Cuando volvemos a Sant Andreu de la Barca, unas mil personas están rodeando el último instituto. Se llama Montserrat Roig. Le voy preguntando a mi marido quiénes son los picoletos, los maderos, la pasma y los pitufos. Los piolines los tengo claros. Hasta ahí llegaba mi pasividad, mi ingenuidad. Nunca había necesitado llamar a los cuerpos policiales por su nombre de barrio, de la calle. Qué ternura. Finalmente, los agentes se han llevado urnas falsas en muchos casos, hay valientes en todas partes custodiando los votos, escondiéndolos, llevándoselos, buscando complicidades. Se cierran y se abren colegios, la gente forma pasillos para que voten ancianos. He tenido que pelear un poco por votar, pero ahora mil personas están cantando y algunos cánticos ya puedo seguirlos. Son cánticos dignos, firmes… y una locura en 2017, Europa, un país sin guerra. Nos dicen que ya podemos irnos a casa, que la Guardia Civil no ha podido llevarse nada, finalmente, que los votos ya se han contado. Oh, qué alivio, aplaudimos, todo vuelve a ser divertido, ya es de noche otra vez. Me preguntan si yo, como escritora, me mojo públicamente. Puedo decir que, hasta ayer, no. Pero ayer, en la calle, temblando y sentada en el suelo, fui consciente de mi ingenuidad. Y no sólo de eso, también de lo vulnerable que podemos ser todos.
Cuando llegamos a casa y encendemos el televisor, desfilan políticos con sus discursos vacíos, dantescos, vergonzosos. Ya no estoy enfadada, ya no me siento impotente, en mi casa, cenando con mi marido. Empieza, poco a poco, ahí viene, ya la noto, la tristeza. Las imágenes me duelen, hay épica y orgullo y dignidad en todos nosotros, pero yo me siento cansada y triste. Algunos conocidos se decepcionan conmigo y yo siento vergüenza de ellos, de cómo han cubierto la jornada en sus periódicos. Estoy agotada. Nunca, en mi vida, he defendido nada exponiéndome físicamente. Nunca, hasta ayer. Tampoco creí que hiciera falta. Ayer protegimos urnas. Me da vergüenza. Empiezo a decir lo que nunca creí que diría: que no olvidaremos. En nada os pareceré a todos una adoctrinada más, pero lo que aprendí ayer no fue una lección de nadie. En estos momentos, me llegan imágenes de un grupo de gente corriendo con las urnas. Los que hacían resistencia para cuando llegara la Guardia Civil se apartan y les dejan paso. El relato es épico, qué voluntad, qué dignidad, qué confianza, qué gente… y cuánta, cuánta pena.

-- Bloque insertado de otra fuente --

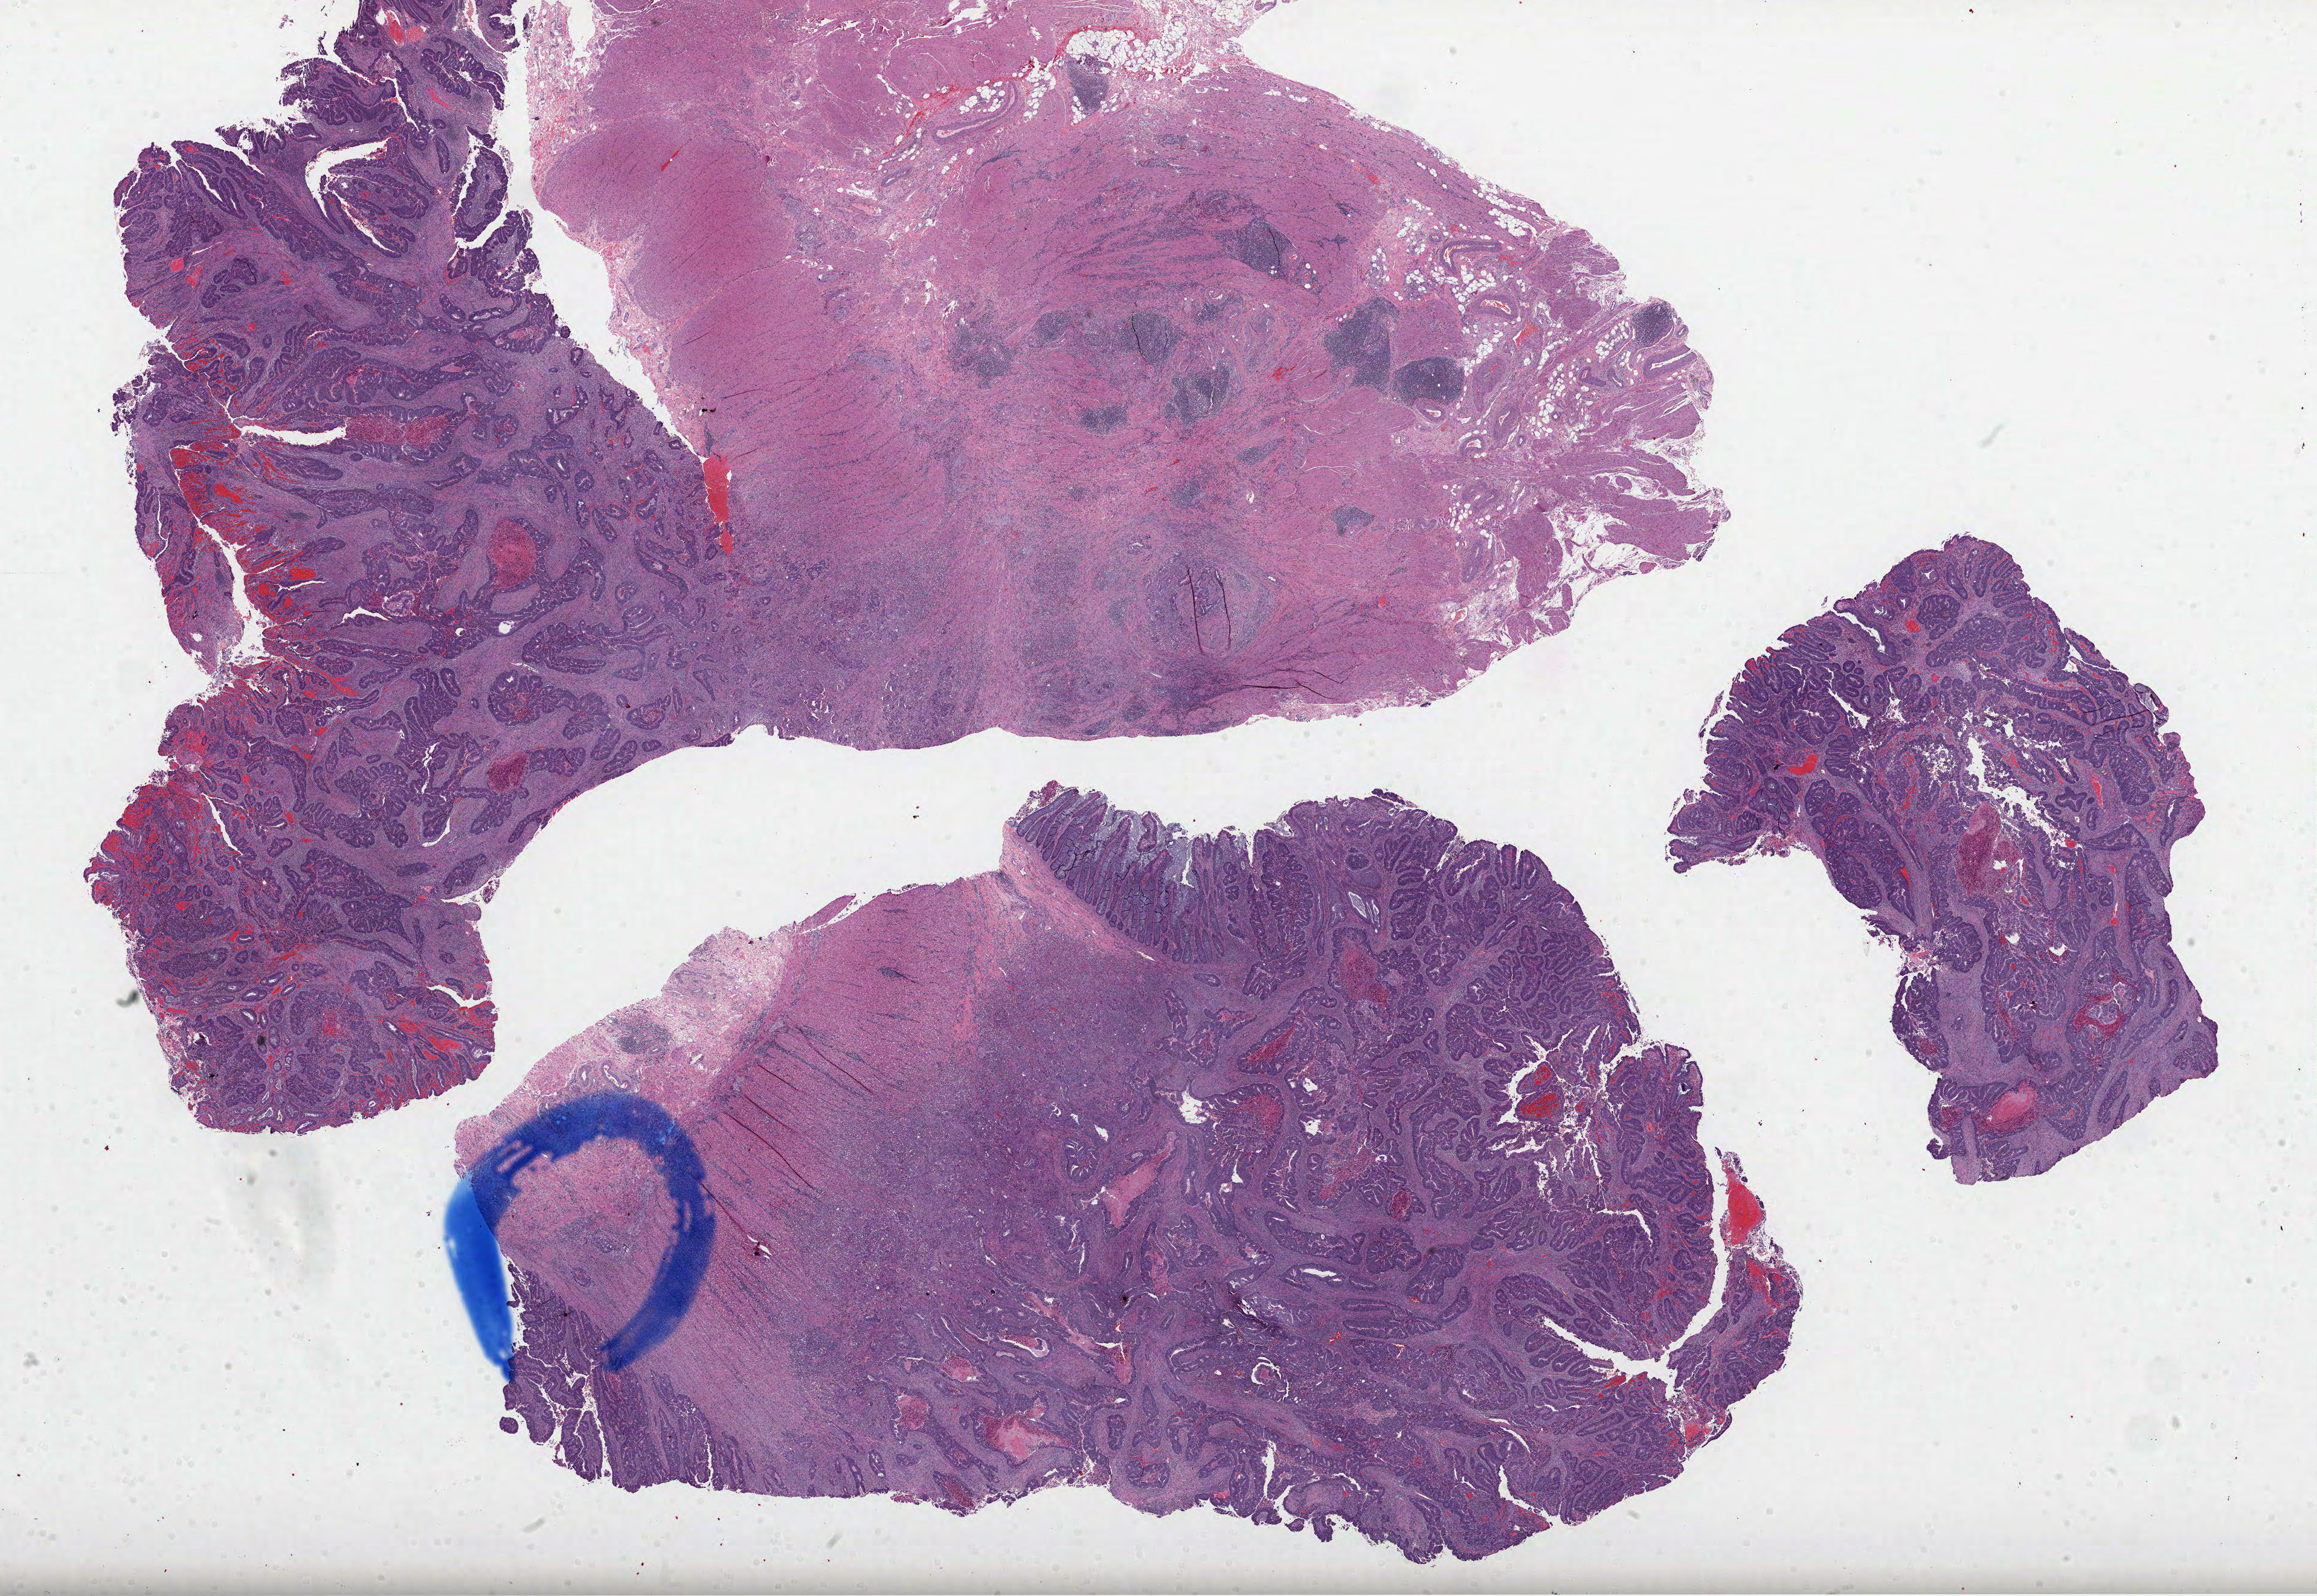
Digitized Hematoxylin and eosin (H&E) stained tissue section (whole slide), shown as a low-resolution overview of the whole scanned area (about 30.9 x 21.3 mm, from a 40x scan), formalin-fixed paraffin-embedded (FFPE) diagnostic section, sample: primary tumour, rectum. Patient: female, age at initial diagnosis 62 years.
Lymph nodes positive (case pathology): 1 of 19 examined. AJCC pathologic stage: IIIB (7th edition). Diagnosis: Adenocarcinoma, NOS.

5 thoughts on “Cuánta, cuánta pena…

  1. Un relat molt emotiu! Jo també vaig tenir una barreja de sentiments al llarg de la jornada. Vaig poder votar amb la meva mare, després de 3 hores d’anar amunt i avall, dins de les oficines d’una TV local. Molt surrealista tot plegat. No ho oblidaré mai la data de l’u d’octubre d’enguany per les coses bones que vaig viure, però malauradament, i per sobre de tot, per les dolentes, al ser aquestes totalment inesperades. Una forta abraçada!

  2. Aquestes impressions vívides, immediates, vivencials, són impagables… I necessàries. Això i els vídeos deixen memòria de fets que no convé oblidar. El teu escrit relata la història, la petita, aquella sense la qual la història global quedaria sense ànima. Felicitats.